STATED TASK –
Which lines in the listing below contain the word "scientific"? Pick out each of them and copy it.
***** INPUT RECORDS *****
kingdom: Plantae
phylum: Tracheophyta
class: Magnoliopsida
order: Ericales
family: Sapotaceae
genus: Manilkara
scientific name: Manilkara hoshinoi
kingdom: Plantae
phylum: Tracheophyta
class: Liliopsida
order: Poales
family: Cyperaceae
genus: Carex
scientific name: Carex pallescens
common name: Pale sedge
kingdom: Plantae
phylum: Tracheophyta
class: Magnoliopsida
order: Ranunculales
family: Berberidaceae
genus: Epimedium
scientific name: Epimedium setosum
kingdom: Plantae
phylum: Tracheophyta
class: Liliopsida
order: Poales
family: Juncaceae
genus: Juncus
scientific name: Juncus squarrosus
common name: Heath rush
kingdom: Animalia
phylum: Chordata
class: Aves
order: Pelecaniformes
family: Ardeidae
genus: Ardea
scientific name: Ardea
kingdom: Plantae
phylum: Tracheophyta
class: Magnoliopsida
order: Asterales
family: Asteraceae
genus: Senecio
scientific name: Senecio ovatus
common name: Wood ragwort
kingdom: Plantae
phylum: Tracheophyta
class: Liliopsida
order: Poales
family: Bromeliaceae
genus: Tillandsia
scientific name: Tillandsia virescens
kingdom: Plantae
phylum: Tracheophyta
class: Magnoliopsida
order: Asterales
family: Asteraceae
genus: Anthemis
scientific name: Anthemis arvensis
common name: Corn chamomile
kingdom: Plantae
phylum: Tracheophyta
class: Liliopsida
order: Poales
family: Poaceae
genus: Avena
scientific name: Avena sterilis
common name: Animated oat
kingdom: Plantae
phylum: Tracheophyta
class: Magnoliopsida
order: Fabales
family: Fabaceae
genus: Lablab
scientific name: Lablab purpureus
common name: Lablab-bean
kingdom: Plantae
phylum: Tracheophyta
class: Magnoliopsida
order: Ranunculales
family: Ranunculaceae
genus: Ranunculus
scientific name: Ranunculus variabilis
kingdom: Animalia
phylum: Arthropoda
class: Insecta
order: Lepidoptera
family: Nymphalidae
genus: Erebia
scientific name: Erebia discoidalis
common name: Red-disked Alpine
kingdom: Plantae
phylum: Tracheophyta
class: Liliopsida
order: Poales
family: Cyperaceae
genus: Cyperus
*****
SOLVED PROBLEM –
scientific name: Manilkara hoshinoi
scientific name: Carex pallescens
scientific name: Epimedium setosum
scientific name: Juncus squarrosus
scientific name: Ardea
scientific name: Senecio ovatus
scientific name: Tillandsia virescens
scientific name: Anthemis arvensis
scientific name: Avena sterilis
scientific name: Lablab purpureus
scientific name: Ranunculus variabilis
scientific name: Erebia discoidalis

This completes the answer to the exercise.